Reproduce the material below line for line, changing no word, letter or punctuation mark.

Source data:
__________
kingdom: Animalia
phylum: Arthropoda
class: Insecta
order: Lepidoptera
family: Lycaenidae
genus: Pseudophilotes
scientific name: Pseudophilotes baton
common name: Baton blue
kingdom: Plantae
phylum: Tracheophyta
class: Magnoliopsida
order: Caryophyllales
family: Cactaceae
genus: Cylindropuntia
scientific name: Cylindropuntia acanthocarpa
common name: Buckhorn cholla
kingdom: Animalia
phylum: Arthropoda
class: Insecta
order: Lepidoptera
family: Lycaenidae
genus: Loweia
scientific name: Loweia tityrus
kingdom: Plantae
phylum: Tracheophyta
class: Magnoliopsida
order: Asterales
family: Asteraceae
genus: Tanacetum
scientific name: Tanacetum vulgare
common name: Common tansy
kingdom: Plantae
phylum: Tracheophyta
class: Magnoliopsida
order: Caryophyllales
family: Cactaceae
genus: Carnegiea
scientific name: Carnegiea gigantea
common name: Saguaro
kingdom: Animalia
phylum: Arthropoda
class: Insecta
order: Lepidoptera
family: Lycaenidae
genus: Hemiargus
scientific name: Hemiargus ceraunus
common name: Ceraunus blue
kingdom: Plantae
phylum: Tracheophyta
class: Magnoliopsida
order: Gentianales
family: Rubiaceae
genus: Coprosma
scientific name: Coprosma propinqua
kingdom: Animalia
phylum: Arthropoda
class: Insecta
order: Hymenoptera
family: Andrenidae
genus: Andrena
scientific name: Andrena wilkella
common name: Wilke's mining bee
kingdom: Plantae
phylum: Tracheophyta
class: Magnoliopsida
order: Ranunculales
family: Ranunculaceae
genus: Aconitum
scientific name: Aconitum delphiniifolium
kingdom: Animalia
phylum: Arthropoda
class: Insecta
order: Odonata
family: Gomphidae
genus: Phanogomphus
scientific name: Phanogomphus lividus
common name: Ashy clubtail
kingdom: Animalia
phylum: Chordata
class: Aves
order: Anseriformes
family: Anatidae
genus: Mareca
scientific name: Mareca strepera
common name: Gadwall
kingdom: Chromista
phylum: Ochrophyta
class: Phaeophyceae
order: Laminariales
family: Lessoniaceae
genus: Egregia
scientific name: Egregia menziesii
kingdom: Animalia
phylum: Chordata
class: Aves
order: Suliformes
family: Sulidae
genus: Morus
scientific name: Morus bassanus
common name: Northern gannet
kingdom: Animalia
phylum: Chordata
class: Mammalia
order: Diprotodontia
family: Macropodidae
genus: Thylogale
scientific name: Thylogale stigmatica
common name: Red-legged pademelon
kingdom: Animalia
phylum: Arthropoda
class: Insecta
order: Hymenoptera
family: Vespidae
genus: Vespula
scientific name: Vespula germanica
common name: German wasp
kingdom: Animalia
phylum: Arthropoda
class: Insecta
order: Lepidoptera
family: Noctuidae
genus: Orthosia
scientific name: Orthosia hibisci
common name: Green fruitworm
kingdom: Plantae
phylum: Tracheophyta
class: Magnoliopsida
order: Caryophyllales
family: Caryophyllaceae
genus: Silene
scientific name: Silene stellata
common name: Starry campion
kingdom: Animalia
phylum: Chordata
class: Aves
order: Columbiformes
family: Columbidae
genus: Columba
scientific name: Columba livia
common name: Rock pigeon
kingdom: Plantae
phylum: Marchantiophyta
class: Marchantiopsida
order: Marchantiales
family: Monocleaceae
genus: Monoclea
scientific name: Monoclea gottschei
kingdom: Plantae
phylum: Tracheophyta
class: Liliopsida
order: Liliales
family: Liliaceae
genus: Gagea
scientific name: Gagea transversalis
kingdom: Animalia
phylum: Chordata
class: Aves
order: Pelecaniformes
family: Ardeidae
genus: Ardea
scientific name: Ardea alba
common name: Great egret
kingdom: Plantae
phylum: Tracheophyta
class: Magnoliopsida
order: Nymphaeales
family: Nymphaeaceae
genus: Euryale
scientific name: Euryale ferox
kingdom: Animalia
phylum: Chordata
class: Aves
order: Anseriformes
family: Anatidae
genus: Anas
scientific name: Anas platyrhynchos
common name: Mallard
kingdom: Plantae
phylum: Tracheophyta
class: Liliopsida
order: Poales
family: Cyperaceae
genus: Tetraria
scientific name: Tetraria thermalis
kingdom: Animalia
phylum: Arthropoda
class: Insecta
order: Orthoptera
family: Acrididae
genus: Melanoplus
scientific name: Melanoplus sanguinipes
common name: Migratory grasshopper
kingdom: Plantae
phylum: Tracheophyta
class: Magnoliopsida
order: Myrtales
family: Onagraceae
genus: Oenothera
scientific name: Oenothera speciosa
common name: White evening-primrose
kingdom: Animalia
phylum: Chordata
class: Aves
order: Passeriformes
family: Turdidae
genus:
__________
== Task answer ==
kingdom: Animalia
phylum: Arthropoda
class: Insecta
order: Lepidoptera
family: Lycaenidae
genus: Pseudophilotes
scientific name: Pseudophilotes baton
common name: Baton blue
kingdom: Plantae
phylum: Tracheophyta
class: Magnoliopsida
order: Caryophyllales
family: Cactaceae
genus: Cylindropuntia
scientific name: Cylindropuntia acanthocarpa
common name: Buckhorn cholla
kingdom: Animalia
phylum: Arthropoda
class: Insecta
order: Lepidoptera
family: Lycaenidae
genus: Loweia
scientific name: Loweia tityrus
kingdom: Plantae
phylum: Tracheophyta
class: Magnoliopsida
order: Asterales
family: Asteraceae
genus: Tanacetum
scientific name: Tanacetum vulgare
common name: Common tansy
kingdom: Plantae
phylum: Tracheophyta
class: Magnoliopsida
order: Caryophyllales
family: Cactaceae
genus: Carnegiea
scientific name: Carnegiea gigantea
common name: Saguaro
kingdom: Animalia
phylum: Arthropoda
class: Insecta
order: Lepidoptera
family: Lycaenidae
genus: Hemiargus
scientific name: Hemiargus ceraunus
common name: Ceraunus blue
kingdom: Plantae
phylum: Tracheophyta
class: Magnoliopsida
order: Gentianales
family: Rubiaceae
genus: Coprosma
scientific name: Coprosma propinqua
kingdom: Animalia
phylum: Arthropoda
class: Insecta
order: Hymenoptera
family: Andrenidae
genus: Andrena
scientific name: Andrena wilkella
common name: Wilke's mining bee
kingdom: Plantae
phylum: Tracheophyta
class: Magnoliopsida
order: Ranunculales
family: Ranunculaceae
genus: Aconitum
scientific name: Aconitum delphiniifolium
kingdom: Animalia
phylum: Arthropoda
class: Insecta
order: Odonata
family: Gomphidae
genus: Phanogomphus
scientific name: Phanogomphus lividus
common name: Ashy clubtail
kingdom: Animalia
phylum: Chordata
class: Aves
order: Anseriformes
family: Anatidae
genus: Mareca
scientific name: Mareca strepera
common name: Gadwall
kingdom: Chromista
phylum: Ochrophyta
class: Phaeophyceae
order: Laminariales
family: Lessoniaceae
genus: Egregia
scientific name: Egregia menziesii
kingdom: Animalia
phylum: Chordata
class: Aves
order: Suliformes
family: Sulidae
genus: Morus
scientific name: Morus bassanus
common name: Northern gannet
kingdom: Animalia
phylum: Chordata
class: Mammalia
order: Diprotodontia
family: Macropodidae
genus: Thylogale
scientific name: Thylogale stigmatica
common name: Red-legged pademelon
kingdom: Animalia
phylum: Arthropoda
class: Insecta
order: Hymenoptera
family: Vespidae
genus: Vespula
scientific name: Vespula germanica
common name: German wasp
kingdom: Animalia
phylum: Arthropoda
class: Insecta
order: Lepidoptera
family: Noctuidae
genus: Orthosia
scientific name: Orthosia hibisci
common name: Green fruitworm
kingdom: Plantae
phylum: Tracheophyta
class: Magnoliopsida
order: Caryophyllales
family: Caryophyllaceae
genus: Silene
scientific name: Silene stellata
common name: Starry campion
kingdom: Animalia
phylum: Chordata
class: Aves
order: Columbiformes
family: Columbidae
genus: Columba
scientific name: Columba livia
common name: Rock pigeon
kingdom: Plantae
phylum: Marchantiophyta
class: Marchantiopsida
order: Marchantiales
family: Monocleaceae
genus: Monoclea
scientific name: Monoclea gottschei
kingdom: Plantae
phylum: Tracheophyta
class: Liliopsida
order: Liliales
family: Liliaceae
genus: Gagea
scientific name: Gagea transversalis
kingdom: Animalia
phylum: Chordata
class: Aves
order: Pelecaniformes
family: Ardeidae
genus: Ardea
scientific name: Ardea alba
common name: Great egret
kingdom: Plantae
phylum: Tracheophyta
class: Magnoliopsida
order: Nymphaeales
family: Nymphaeaceae
genus: Euryale
scientific name: Euryale ferox
kingdom: Animalia
phylum: Chordata
class: Aves
order: Anseriformes
family: Anatidae
genus: Anas
scientific name: Anas platyrhynchos
common name: Mallard
kingdom: Plantae
phylum: Tracheophyta
class: Liliopsida
order: Poales
family: Cyperaceae
genus: Tetraria
scientific name: Tetraria thermalis
kingdom: Animalia
phylum: Arthropoda
class: Insecta
order: Orthoptera
family: Acrididae
genus: Melanoplus
scientific name: Melanoplus sanguinipes
common name: Migratory grasshopper
kingdom: Plantae
phylum: Tracheophyta
class: Magnoliopsida
order: Myrtales
family: Onagraceae
genus: Oenothera
scientific name: Oenothera speciosa
common name: White evening-primrose
kingdom: Animalia
phylum: Chordata
class: Aves
order: Passeriformes
family: Turdidae
genus:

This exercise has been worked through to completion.